В отчаянии Антона-Руматы был луч надежды. «Улитка» — безнадежный крик в ночи. «Кандид, — объясняют авторы в предисловии, — …знает о мире столько же, сколько мы с вами, его цели — наши цели, его мораль — наша мораль». Но он, оказывается, знает о нашей морали гораздо меньше Генри Моргана. Герой Хемингуэя, подводя итог своей нескладной жизни, признался: «Человек один не может ни черта». Кандид — один «босой перед вечностью», и его выбор, о котором говорят авторы, не более чем иллюзия.
Конечно, всему виной исключительные обстоятельства. Контуженный во время аварии, Кандид живет проблесками сознания. Нерасчлененный поток больных мыслей и чувств прямо-таки создан, чтобы через эту призму удивить химерическими образами леса. Но при чем здесь прогресс?

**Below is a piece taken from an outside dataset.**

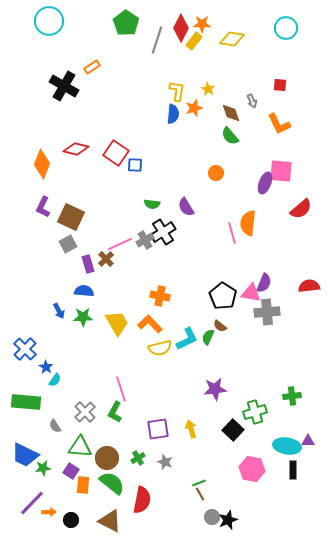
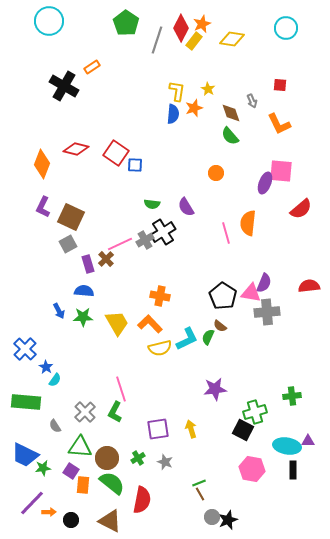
orange star at (202, 24): rotated 24 degrees counterclockwise
pink line at (232, 233): moved 6 px left
black square at (233, 430): moved 10 px right; rotated 15 degrees counterclockwise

Искусная имитация косноязычного просторечия лесовиков дополняет стилистическое и психологическое совершенство «Улитки». Здесь нет ничего похожего на художественный разнобой «Возвращения» и тем более «Стажеров», но почти ничего не осталось и от конкретного социального опыта, от которого отталкивалась фантастика Стругацких в тех вещах.
Авторам оттого и пришлось «замотивировать» одиночество Кандида, оттого они и прибегли к психологическому субъективизму, что противопоставили внесоциального одиночку столь же внесоциальному прогрессу. В суждениях Кандида о прогрессе нет и следа конкретной социальной морали.